### Data records
=== Begin Enclosure ===
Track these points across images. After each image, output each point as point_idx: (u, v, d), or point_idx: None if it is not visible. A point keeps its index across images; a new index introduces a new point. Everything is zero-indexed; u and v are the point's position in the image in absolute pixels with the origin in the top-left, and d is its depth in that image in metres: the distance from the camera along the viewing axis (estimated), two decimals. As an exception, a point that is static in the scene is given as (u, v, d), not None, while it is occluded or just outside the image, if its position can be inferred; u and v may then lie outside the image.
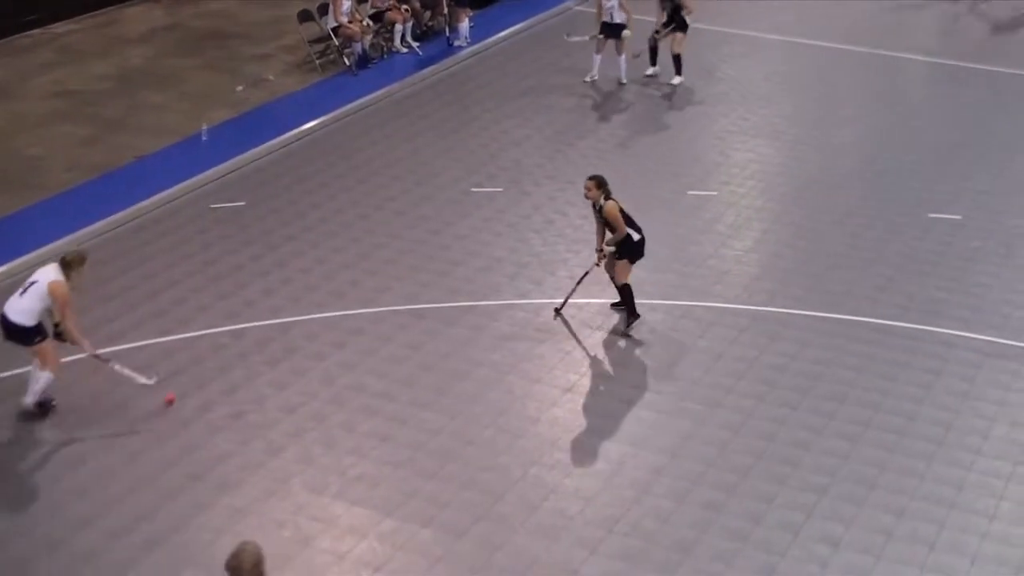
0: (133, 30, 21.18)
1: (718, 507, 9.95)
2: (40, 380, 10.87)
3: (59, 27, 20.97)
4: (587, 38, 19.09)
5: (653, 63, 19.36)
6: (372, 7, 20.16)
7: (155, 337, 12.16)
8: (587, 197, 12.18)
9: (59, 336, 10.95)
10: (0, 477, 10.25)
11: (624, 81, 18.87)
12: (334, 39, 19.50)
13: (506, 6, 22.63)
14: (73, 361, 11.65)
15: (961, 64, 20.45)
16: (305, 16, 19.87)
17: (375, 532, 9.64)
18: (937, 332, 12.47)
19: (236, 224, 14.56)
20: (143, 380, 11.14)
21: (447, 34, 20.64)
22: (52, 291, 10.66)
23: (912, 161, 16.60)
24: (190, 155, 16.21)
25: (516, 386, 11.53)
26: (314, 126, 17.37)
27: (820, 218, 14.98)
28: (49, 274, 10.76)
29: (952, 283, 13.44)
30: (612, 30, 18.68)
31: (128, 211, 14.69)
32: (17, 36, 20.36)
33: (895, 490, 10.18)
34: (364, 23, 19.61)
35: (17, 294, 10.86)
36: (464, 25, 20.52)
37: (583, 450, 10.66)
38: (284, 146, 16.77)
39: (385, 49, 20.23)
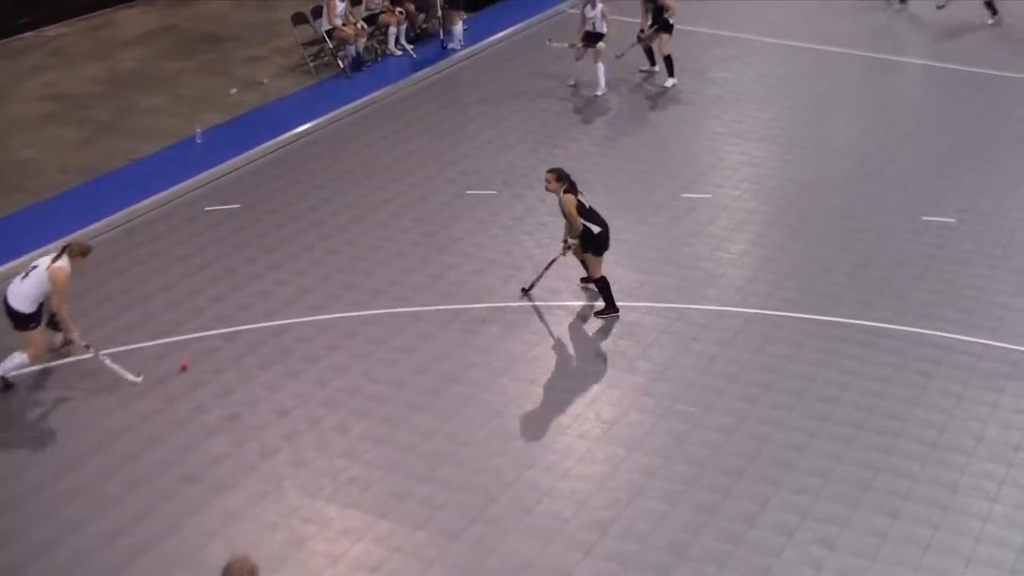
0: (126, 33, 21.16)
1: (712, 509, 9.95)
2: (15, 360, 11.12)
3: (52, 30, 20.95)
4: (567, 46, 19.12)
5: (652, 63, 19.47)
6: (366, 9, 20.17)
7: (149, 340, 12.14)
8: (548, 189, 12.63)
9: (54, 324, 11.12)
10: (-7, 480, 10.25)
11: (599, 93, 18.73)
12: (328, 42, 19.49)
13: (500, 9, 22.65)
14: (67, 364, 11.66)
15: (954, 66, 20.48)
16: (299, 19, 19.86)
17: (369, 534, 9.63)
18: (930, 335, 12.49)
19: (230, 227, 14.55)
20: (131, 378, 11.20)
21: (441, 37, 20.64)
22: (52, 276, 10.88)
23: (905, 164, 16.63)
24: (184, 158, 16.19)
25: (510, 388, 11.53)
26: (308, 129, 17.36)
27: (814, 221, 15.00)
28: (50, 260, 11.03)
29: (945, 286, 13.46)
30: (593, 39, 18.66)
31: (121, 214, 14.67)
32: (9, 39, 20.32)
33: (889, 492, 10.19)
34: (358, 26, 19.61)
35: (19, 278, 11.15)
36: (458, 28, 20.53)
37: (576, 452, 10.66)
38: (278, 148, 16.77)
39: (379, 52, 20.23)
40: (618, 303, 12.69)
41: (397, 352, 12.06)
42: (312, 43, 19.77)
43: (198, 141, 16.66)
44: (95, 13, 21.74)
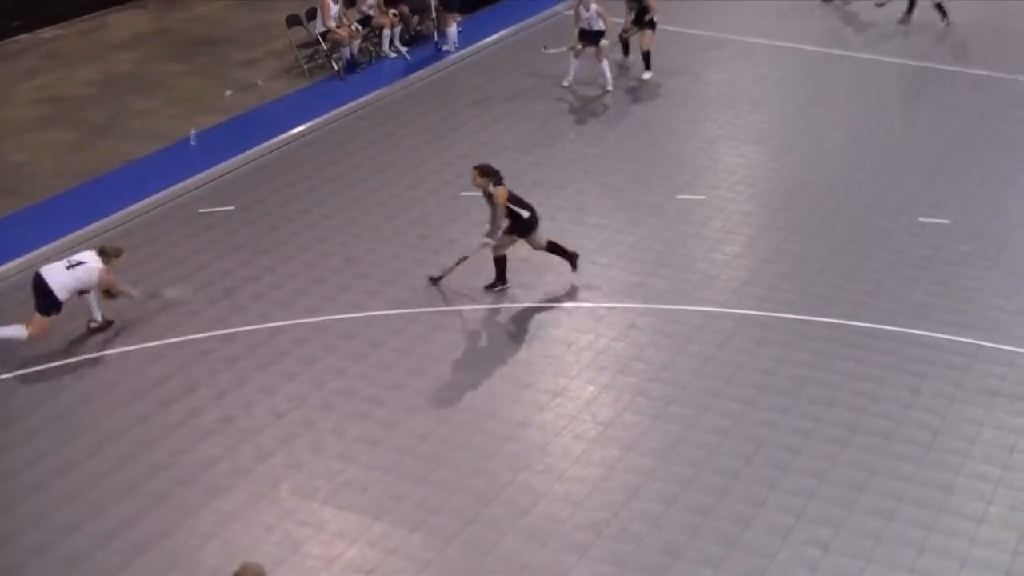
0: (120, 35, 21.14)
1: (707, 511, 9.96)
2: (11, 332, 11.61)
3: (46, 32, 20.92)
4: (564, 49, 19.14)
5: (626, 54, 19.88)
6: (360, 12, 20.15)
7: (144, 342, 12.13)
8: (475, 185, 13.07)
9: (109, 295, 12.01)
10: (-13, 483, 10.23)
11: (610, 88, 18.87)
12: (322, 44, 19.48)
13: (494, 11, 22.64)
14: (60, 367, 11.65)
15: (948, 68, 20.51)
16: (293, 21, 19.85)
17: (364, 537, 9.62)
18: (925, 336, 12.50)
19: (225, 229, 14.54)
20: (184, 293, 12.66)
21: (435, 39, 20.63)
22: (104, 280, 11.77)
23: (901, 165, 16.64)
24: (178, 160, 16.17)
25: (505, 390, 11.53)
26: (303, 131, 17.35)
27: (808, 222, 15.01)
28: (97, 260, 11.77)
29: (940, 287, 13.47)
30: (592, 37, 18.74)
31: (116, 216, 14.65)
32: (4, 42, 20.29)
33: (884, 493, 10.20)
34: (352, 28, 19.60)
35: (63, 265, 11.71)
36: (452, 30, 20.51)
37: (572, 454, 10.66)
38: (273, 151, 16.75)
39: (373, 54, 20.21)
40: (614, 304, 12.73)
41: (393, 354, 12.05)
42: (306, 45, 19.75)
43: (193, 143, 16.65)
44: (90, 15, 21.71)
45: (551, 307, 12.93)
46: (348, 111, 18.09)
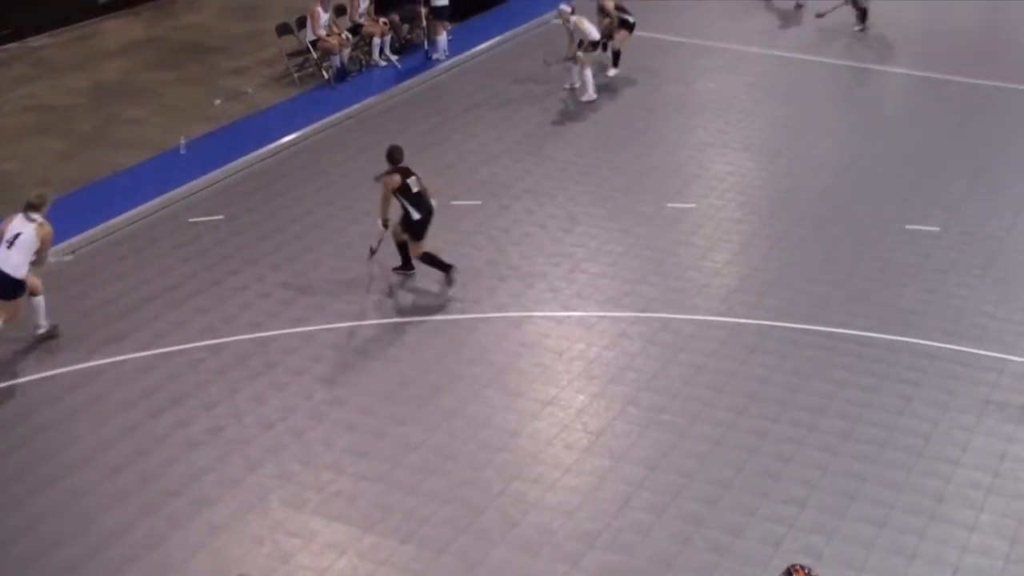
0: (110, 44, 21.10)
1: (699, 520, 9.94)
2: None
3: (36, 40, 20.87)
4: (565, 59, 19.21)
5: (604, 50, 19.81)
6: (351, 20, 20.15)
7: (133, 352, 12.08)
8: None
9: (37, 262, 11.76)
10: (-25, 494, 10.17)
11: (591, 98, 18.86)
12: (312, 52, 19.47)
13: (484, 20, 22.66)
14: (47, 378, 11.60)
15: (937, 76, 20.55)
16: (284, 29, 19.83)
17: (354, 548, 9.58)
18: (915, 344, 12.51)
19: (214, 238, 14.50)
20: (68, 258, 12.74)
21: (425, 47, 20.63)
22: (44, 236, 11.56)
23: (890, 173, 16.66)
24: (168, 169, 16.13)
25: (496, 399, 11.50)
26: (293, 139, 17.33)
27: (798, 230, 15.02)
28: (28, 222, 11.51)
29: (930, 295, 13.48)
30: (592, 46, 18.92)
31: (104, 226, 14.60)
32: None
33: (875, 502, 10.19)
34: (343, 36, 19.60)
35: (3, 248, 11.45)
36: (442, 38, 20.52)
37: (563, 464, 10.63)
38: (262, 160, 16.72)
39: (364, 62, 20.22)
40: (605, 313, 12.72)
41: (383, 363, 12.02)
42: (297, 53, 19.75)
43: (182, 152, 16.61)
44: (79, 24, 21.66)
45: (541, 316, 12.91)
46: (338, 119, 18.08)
=== End Enclosure ===
=== Begin Enclosure ===
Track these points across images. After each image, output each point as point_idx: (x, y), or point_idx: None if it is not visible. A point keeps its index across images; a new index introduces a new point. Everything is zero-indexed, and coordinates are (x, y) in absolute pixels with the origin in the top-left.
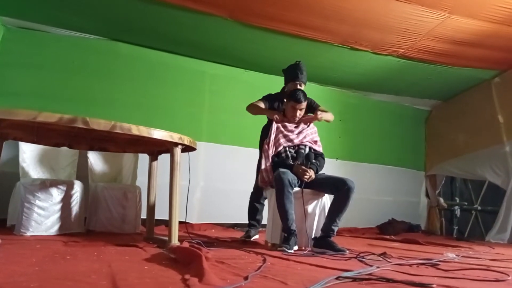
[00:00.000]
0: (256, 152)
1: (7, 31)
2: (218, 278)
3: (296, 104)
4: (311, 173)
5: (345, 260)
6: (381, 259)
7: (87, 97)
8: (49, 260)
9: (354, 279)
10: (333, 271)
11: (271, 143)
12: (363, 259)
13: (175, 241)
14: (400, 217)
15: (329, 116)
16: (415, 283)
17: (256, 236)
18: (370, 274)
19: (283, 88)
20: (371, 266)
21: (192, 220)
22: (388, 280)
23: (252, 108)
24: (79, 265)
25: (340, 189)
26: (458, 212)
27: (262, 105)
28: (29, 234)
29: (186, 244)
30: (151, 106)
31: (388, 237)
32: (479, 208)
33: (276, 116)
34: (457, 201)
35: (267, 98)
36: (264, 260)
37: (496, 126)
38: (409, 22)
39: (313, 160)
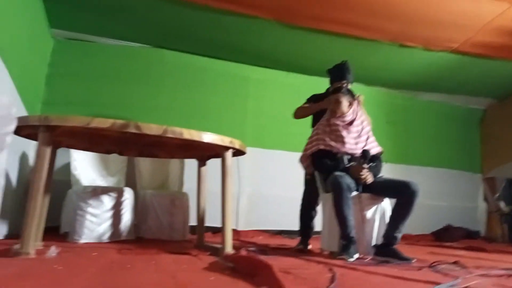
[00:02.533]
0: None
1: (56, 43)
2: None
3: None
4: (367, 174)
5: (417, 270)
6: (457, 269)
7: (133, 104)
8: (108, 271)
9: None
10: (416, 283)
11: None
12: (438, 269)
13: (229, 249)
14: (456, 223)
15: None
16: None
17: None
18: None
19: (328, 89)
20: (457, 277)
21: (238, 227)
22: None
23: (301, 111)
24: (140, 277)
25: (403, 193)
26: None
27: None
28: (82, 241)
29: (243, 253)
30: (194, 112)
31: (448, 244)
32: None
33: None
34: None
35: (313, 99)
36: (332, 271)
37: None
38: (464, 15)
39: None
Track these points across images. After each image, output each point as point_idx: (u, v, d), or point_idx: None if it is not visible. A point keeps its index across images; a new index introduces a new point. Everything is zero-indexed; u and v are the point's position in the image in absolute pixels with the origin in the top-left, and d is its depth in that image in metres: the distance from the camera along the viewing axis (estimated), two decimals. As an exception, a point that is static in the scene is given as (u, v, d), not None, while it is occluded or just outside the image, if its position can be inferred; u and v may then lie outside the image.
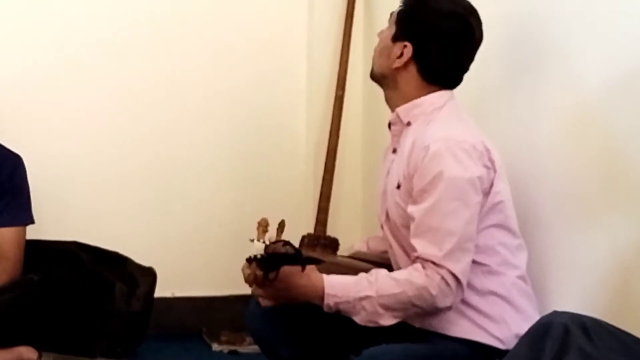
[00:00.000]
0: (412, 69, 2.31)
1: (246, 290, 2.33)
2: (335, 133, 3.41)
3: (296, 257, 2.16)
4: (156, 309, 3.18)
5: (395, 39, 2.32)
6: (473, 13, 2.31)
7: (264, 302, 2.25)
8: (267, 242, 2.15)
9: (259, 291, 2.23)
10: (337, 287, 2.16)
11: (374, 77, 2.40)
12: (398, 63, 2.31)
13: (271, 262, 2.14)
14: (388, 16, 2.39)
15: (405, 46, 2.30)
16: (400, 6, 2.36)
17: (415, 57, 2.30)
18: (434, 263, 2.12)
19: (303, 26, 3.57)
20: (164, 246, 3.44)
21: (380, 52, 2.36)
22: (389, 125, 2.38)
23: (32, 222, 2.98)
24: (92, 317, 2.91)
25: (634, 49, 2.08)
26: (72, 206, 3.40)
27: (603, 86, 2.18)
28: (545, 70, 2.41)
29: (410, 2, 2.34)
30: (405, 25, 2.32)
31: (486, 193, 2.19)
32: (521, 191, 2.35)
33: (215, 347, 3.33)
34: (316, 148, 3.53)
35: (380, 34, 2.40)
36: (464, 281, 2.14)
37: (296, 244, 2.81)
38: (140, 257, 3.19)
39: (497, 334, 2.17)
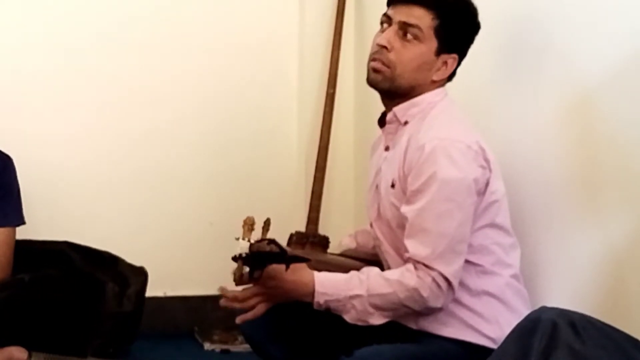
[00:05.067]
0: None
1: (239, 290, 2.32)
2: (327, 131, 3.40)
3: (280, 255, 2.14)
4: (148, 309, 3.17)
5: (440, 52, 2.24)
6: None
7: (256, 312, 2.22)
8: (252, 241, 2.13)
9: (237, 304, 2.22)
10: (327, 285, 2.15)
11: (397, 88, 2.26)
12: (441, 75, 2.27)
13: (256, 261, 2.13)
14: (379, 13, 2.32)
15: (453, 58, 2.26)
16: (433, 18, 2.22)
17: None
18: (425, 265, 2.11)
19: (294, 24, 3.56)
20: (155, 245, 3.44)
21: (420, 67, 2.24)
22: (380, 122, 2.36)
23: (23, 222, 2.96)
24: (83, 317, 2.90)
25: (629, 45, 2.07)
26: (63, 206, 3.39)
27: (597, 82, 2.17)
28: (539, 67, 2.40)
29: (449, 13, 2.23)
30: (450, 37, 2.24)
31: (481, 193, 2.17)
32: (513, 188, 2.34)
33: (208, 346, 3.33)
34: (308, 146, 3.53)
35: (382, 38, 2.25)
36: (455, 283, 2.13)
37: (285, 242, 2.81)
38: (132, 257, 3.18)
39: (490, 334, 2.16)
=== End Enclosure ===
=== Begin Enclosure ===
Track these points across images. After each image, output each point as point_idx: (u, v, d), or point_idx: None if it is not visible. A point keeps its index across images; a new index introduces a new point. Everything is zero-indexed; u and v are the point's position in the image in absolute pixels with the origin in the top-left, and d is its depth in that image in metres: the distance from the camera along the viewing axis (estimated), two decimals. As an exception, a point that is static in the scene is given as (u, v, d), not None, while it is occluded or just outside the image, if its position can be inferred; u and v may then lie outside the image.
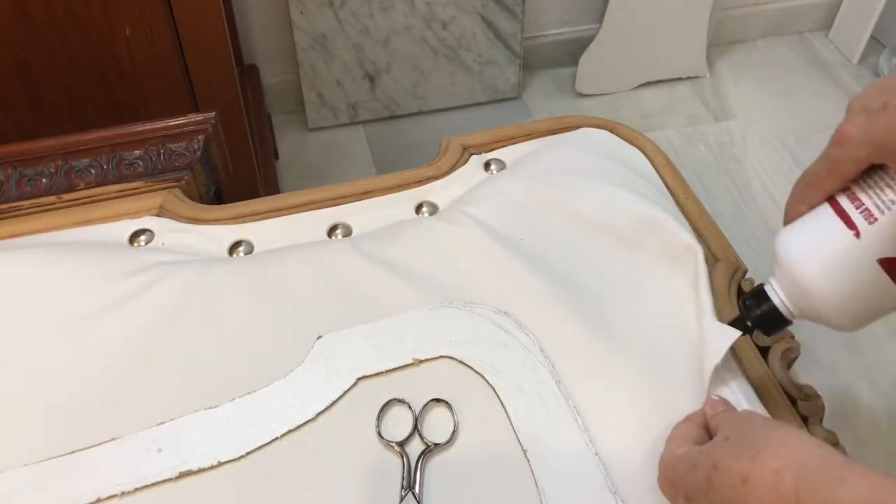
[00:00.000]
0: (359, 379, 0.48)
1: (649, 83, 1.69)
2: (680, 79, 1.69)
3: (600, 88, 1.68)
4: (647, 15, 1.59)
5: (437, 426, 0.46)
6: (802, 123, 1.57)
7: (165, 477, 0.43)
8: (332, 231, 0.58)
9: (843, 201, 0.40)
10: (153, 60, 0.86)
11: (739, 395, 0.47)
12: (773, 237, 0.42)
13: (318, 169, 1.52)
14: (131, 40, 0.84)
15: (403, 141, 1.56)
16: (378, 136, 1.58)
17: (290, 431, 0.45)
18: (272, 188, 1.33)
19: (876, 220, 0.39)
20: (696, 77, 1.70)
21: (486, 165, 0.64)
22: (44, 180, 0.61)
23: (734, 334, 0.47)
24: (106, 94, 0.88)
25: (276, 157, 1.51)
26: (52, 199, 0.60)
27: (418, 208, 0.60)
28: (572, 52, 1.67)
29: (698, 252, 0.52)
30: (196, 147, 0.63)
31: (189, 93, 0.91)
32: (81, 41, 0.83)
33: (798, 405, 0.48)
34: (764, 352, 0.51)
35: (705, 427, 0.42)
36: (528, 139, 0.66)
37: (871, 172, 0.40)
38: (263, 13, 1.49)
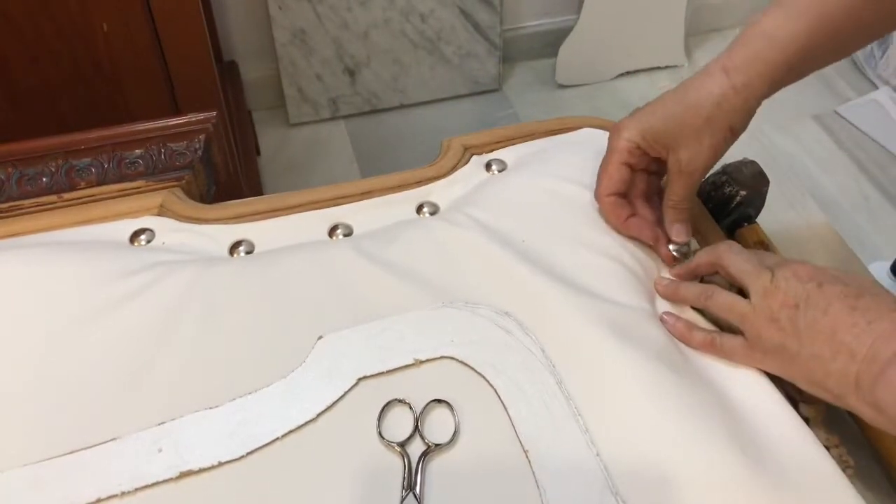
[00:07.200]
=== End Enclosure ===
Among the records above, a stretch begins at the line containing "6: (372, 7, 20.16)" and ends at the line containing "38: (284, 146, 16.77)". Restate that stretch word for word, and nothing else.

### Finished exercise
6: (372, 7, 20.16)
7: (155, 337, 12.16)
8: (587, 197, 12.18)
9: (59, 336, 10.95)
10: (0, 477, 10.25)
11: (624, 81, 18.87)
12: (334, 39, 19.50)
13: (506, 6, 22.63)
14: (73, 361, 11.65)
15: (961, 64, 20.45)
16: (305, 16, 19.87)
17: (375, 532, 9.64)
18: (937, 332, 12.47)
19: (236, 224, 14.56)
20: (143, 380, 11.14)
21: (447, 34, 20.64)
22: (52, 291, 10.66)
23: (912, 161, 16.60)
24: (190, 155, 16.21)
25: (516, 386, 11.53)
26: (314, 126, 17.37)
27: (820, 218, 14.98)
28: (49, 274, 10.76)
29: (952, 283, 13.44)
30: (612, 30, 18.68)
31: (128, 211, 14.69)
32: (17, 36, 20.36)
33: (895, 490, 10.18)
34: (364, 23, 19.61)
35: (17, 294, 10.86)
36: (464, 25, 20.52)
37: (583, 450, 10.66)
38: (284, 146, 16.77)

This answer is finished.